L'armée est la principale force loyale à Kiev dans la région, alors que les policiers n'ont rien fait pour empêcher les assauts contre les administrations et les postes de police dans plusieurs villes de l'Est.

"La situation est très compliquée (...) Certains policiers sont subordonnés aux séparatistes", a reconnu mercredi le premier vice-Premier ministre ukrainien Vitali Iarema.

"On ne peut pas accuser les policiers. Les postes de police ont été attaqués par des hommes ayant l'expérience du combat et eux en manquaient. S'ils avaient eu recours aux armes, les conséquences auraient pu être catastrophiques", nuance Mykhaïlo Kornienko, ancien vice-ministre de l'Intérieur.

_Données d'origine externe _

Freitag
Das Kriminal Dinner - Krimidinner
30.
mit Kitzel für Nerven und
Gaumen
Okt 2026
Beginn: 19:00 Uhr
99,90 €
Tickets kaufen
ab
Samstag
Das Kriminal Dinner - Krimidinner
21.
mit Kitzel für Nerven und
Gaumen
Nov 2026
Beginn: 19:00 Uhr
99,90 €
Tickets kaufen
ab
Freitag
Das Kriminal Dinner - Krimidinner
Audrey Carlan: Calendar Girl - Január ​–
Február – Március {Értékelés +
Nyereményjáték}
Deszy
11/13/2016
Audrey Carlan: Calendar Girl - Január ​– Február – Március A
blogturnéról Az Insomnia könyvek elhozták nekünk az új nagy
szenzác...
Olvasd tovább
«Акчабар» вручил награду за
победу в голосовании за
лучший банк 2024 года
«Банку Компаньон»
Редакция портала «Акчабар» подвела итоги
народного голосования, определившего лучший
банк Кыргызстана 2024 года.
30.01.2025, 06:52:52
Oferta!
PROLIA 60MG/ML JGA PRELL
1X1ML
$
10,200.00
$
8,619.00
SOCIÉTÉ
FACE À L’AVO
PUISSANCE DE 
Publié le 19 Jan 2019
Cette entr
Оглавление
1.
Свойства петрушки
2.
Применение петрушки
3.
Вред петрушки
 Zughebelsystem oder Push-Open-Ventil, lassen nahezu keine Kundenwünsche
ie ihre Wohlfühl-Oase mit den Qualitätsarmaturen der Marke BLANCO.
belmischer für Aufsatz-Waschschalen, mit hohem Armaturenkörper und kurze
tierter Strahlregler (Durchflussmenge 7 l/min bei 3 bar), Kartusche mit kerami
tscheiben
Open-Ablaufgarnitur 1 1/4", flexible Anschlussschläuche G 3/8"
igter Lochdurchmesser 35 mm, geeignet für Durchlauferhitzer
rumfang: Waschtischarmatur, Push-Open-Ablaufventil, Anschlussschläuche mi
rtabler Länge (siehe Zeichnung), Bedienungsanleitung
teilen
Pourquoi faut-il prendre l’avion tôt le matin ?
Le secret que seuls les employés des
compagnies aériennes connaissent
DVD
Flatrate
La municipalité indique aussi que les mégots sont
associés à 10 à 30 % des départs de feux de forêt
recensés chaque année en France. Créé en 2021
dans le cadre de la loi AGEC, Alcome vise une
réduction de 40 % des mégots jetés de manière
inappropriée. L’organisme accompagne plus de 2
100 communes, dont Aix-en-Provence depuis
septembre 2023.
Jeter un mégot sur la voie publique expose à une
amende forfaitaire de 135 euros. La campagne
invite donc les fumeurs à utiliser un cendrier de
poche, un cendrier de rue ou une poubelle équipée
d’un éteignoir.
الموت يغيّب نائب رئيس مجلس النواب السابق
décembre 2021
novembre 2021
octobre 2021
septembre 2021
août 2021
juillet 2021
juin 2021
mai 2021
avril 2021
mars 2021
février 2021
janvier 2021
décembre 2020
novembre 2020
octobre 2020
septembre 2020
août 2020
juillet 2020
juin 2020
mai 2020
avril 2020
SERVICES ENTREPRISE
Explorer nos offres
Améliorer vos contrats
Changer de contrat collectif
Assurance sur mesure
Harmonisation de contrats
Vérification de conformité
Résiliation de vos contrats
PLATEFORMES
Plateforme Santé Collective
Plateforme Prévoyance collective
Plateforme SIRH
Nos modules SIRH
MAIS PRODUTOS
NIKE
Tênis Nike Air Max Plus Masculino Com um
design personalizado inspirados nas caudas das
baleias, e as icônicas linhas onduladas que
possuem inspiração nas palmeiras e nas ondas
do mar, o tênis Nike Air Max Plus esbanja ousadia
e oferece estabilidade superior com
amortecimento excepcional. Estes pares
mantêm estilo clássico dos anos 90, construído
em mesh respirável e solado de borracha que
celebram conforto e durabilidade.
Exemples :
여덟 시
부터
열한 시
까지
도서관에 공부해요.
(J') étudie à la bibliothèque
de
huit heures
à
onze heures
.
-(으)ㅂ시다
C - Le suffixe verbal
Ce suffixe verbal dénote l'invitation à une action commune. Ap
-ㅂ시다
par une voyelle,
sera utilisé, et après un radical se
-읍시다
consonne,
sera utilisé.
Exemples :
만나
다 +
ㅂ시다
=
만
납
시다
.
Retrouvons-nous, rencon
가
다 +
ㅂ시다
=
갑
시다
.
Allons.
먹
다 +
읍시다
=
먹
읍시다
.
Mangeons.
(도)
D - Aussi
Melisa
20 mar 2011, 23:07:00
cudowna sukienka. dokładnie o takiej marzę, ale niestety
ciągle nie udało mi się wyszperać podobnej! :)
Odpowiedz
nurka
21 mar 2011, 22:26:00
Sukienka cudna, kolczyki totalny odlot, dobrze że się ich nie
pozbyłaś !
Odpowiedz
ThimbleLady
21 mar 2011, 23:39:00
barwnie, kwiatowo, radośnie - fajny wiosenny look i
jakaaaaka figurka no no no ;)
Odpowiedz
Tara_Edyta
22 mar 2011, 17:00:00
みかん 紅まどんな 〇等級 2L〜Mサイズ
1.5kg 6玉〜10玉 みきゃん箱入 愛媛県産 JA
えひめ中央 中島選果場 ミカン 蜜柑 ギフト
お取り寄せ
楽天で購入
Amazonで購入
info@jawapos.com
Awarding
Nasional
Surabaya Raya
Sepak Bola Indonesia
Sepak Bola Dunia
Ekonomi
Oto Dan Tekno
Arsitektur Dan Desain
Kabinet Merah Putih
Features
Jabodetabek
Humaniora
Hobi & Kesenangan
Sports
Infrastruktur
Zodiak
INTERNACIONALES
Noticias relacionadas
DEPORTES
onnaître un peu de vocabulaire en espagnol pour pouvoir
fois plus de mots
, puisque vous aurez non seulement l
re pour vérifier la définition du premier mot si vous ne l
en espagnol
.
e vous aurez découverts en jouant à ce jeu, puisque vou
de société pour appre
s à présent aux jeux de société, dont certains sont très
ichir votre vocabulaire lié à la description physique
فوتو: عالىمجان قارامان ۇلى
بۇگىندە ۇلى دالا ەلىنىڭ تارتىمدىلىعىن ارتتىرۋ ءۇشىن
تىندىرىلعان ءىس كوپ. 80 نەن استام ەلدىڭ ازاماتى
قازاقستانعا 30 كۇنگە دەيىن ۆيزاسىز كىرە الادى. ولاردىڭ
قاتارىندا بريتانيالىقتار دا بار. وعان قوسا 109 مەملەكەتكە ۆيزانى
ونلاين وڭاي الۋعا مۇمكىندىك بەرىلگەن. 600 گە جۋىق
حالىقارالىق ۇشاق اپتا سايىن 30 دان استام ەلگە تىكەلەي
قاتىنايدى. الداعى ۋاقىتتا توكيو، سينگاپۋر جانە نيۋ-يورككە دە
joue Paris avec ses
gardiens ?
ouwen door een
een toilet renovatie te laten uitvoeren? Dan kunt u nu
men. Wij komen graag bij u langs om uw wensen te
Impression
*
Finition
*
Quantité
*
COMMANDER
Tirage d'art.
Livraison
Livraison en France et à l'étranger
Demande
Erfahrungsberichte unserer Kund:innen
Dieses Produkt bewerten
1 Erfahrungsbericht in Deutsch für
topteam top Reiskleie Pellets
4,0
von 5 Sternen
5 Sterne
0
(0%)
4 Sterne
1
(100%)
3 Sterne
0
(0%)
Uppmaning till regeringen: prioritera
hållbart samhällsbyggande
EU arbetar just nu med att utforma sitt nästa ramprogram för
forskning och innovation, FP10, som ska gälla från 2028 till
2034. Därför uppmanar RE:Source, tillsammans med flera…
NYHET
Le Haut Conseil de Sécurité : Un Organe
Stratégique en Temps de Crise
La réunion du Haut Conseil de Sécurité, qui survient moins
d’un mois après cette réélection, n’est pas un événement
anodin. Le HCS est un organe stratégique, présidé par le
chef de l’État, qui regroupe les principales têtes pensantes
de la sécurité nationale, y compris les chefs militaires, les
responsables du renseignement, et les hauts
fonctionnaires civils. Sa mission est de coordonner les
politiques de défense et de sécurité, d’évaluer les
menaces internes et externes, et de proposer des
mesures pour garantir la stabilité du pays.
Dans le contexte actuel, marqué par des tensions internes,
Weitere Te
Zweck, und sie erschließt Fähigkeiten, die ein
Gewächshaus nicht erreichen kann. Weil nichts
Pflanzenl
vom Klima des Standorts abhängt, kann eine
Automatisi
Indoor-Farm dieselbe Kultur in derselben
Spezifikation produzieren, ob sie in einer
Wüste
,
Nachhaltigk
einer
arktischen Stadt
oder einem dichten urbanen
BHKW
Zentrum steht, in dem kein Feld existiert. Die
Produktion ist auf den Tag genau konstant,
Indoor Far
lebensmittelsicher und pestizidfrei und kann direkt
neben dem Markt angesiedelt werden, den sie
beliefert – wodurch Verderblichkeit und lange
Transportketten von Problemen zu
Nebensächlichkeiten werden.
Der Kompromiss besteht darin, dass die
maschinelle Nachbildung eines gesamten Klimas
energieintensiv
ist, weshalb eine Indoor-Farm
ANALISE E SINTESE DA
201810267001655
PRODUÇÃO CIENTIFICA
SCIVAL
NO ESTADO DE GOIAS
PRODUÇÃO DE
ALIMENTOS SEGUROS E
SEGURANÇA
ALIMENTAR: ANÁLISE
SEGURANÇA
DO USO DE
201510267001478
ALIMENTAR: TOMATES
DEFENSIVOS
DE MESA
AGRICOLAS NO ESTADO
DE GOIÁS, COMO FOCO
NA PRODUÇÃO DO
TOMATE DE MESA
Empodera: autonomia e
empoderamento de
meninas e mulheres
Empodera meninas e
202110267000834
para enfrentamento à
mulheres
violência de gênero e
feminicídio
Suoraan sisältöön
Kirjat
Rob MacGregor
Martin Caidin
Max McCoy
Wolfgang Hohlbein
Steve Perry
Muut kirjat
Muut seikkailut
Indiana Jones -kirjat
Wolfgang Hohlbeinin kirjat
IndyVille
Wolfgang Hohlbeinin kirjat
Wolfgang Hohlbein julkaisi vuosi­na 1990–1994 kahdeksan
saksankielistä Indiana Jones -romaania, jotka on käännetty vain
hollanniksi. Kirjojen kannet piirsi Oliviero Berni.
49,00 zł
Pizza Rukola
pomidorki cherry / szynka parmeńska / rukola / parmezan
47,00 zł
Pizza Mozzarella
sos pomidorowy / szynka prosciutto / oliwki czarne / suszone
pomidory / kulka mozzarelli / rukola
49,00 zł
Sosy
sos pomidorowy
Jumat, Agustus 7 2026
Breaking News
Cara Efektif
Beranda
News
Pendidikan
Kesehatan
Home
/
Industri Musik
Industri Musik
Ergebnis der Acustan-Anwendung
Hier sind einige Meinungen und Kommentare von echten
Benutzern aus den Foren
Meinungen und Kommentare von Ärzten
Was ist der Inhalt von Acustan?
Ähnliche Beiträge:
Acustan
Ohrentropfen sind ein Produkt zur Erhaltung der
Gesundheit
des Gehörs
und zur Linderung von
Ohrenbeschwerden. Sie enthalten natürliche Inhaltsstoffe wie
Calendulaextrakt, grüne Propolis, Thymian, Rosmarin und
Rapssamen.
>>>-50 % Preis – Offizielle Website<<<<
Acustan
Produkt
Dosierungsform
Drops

Selon Olexandra Roudneva, experte de l'Institut de recherches stratégiques, les policiers éprouvent en outre de la rancœur envers les autorités, qui n'ont pas puni les responsables des tueries qui ont fait plus de 100 morts lors des manifestations du Maïdan à Kiev en février dernier et ont fait d'eux "des boucs émissaires".

"Dans cette situation qui que ce soit au pouvoir à Kiev aura du mal à exercer de l'influence sur la police, surtout à Donetsk", conclut Mme Roudneva.